(ACTIVITY): For the listing that follows, report how many lines contain the string "Farben", giving the number alone.

(STORED DATA):
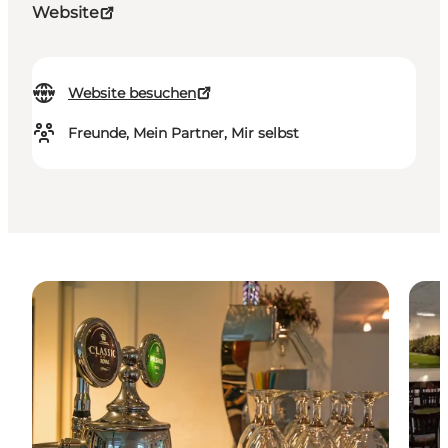
Website
Website besuchen
Freunde, Mein Partner, Mir selbst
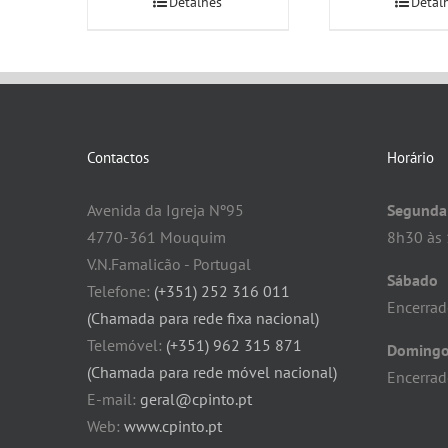
Detalhes
Detal
Contactos
Horário
Avenida da Igreja Nº95
Segunda 
4770-361 Mouquim
8h30 às 
V.N.Famalicão - Portugal
Sábado
Telefone:
(+351) 252 316 011
Encerra
(Chamada para rede fixa nacional)
Telemóvel:
(+351) 962 315 871
Doming
(Chamada para rede móvel nacional)
Encerra
E-mail:
geral@cpinto.pt
Web:
www.cpinto.pt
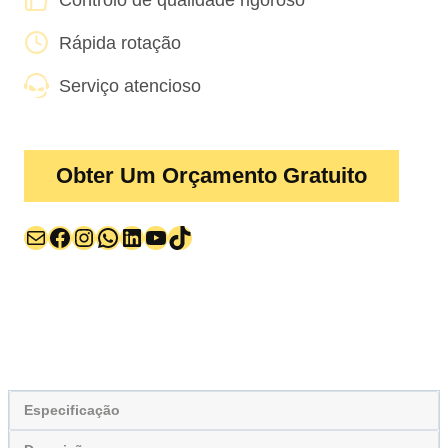
Rápida rotação
Serviço atencioso
Obter Um Orçamento Gratuito
Correio
Facebook
Instagram
WhatsApp
LinkedIn
YouTube
TikTok
Especificação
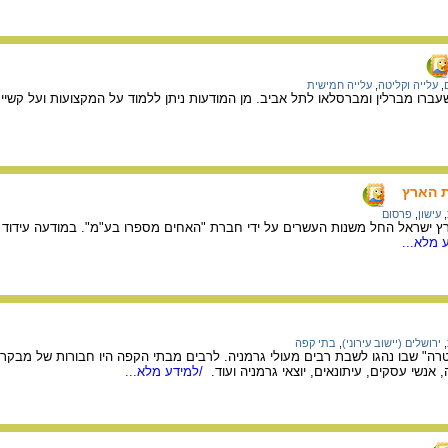
,
עלייה וקליטה
,
עלייה חמישית
ברו מברלין ומברסלאו לתל אביב. מן המודעות ניתן ללמוד על המקצועות ועל קשיי 
ת הארץ
,
עישון
,
פרסום
ארץ ישראל החל משנות העשרים על ידי חברת "האחים מספרו בע"מ". במודעה עידוד 
 מלא...
,
ירושלים (יישוב עירוני)
,
בתי קפה
ה" שבו נהגו לשבת רבים מעולי גרמניה. לרבים מבתי הקפה היו חבורות של מבקרים ק
, אנשי עסקים, עיתונאים, יוצאי גרמניה ועוד.
/למידע מלא...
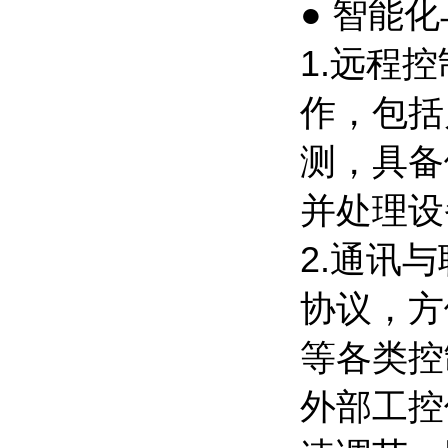
● 智能
1.远程
作，包括
测，具备
并处理设
2.通讯与
协议，方
等各类控
外部工控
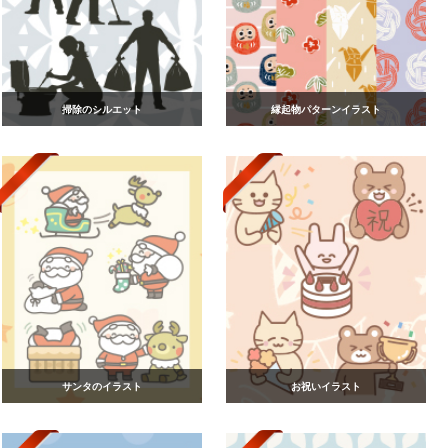
掃除のシルエット
縁起物パターンイラスト
サンタのイラスト
お祝いイラスト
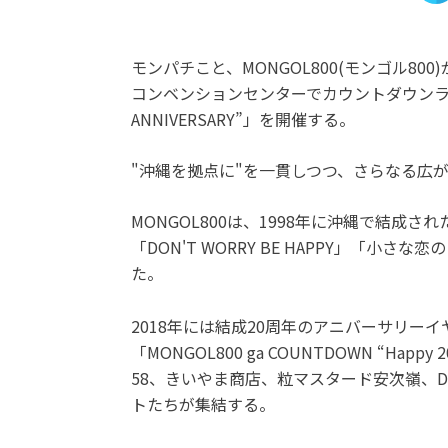
モンパチこと、MONGOL800(モンゴル80
コンベンションセンターでカウントダウンライブ「MON
ANNIVERSARY”」を開催する。
"沖縄を拠点に"を一貫しつつ、さらなる広
MONGOL800は、1998年に沖縄で結成
「DON'T WORRY BE HAPPY」「
た。
2018年には結成20周年のアニバーサリー
「MONGOL800 ga COUNTDOWN “Hap
58、きいやま商店、粒マスタード安次嶺、DI
トたちが集結する。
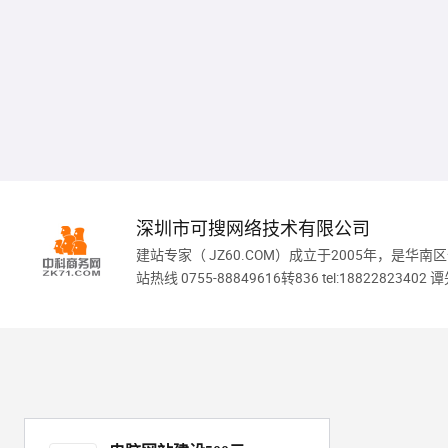
深圳市可搜网络技术有限公司
建站专家（ JZ60.COM）成立于2005年，
站热线 0755-88849616转836 tel:18822823402 谭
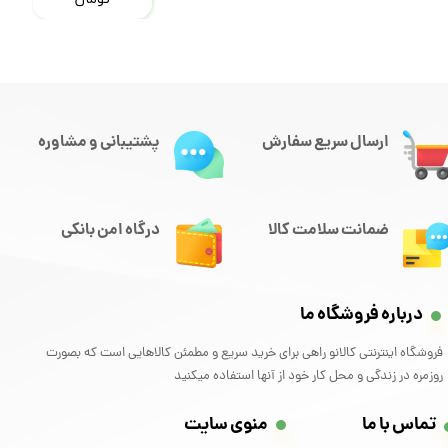
ارسال سریع سفارش
پشتیبانی و مشاوره
ضمانت سلامت کالا
درگاه امن بانکی
درباره فروشگاه ما
فروشگاه اینترنتی کالانو راهی برای خرید سریع و مطمئن کالاهایی است که بصورت
روزمره در زندگی و محل کار خود از آنها استفاده میکنید
تماس با ما
منوی سایت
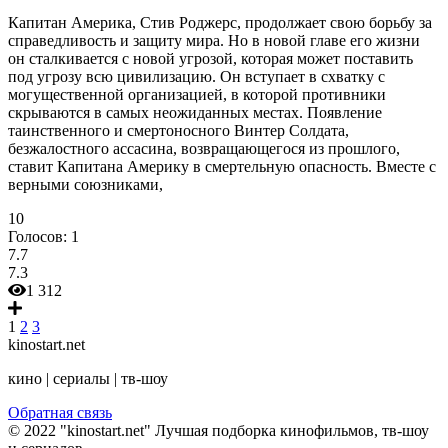
Капитан Америка, Стив Роджерс, продолжает свою борьбу за
справедливость и защиту мира. Но в новой главе его жизни
он сталкивается с новой угрозой, которая может поставить
под угрозу всю цивилизацию. Он вступает в схватку с
могущественной организацией, в которой противники
скрываются в самых неожиданных местах. Появление
таинственного и смертоносного Винтер Солдата,
безжалостного ассасина, возвращающегося из прошлого,
ставит Капитана Америку в смертельную опасность. Вместе с
верными союзниками,
10
Голосов:
1
7.7
7.3
1 312
1
2
3
kinostart.net
кино | сериалы | тв-шоу
Обратная связь
© 2022 "kinostart.net" Лучшая подборка кинофильмов, тв-шоу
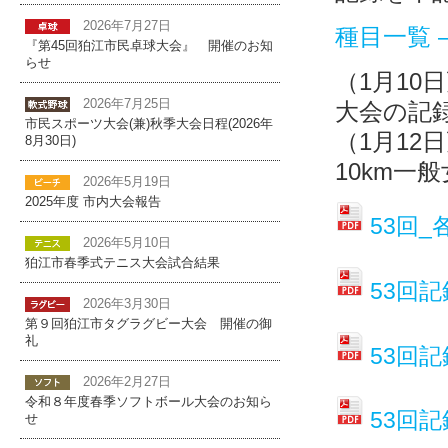
2026年7月27日
種目一覧 
『第45回狛江市民卓球大会』 開催のお知
らせ
（1月10
2026年7月25日
大会の記
市民スポーツ大会(兼)秋季大会日程(2026年
（1月12
8月30日)
10km一
2026年5月19日
2025年度 市内大会報告
53回_
2026年5月10日
狛江市春季式テニス大会試合結果
53回記
2026年3月30日
第９回狛江市タグラグビー大会 開催の御
礼
53回記
2026年2月27日
令和８年度春季ソフトボール大会のお知ら
53回記
せ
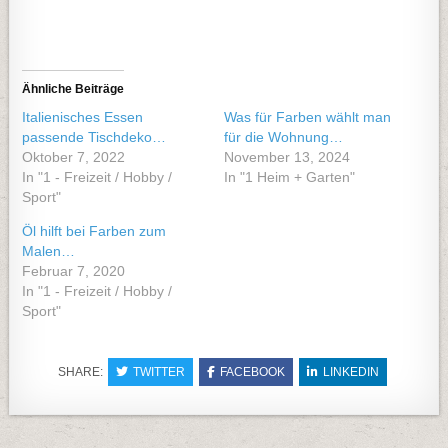
Ähnliche Beiträge
Italienisches Essen
Was für Farben wählt man
passende Tischdeko…
für die Wohnung…
Oktober 7, 2022
November 13, 2024
In "1 - Freizeit / Hobby /
In "1 Heim + Garten"
Sport"
Öl hilft bei Farben zum
Malen…
Februar 7, 2020
In "1 - Freizeit / Hobby /
Sport"
SHARE:
TWITTER
FACEBOOK
LINKEDIN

(EXPECTED ANSWER): 2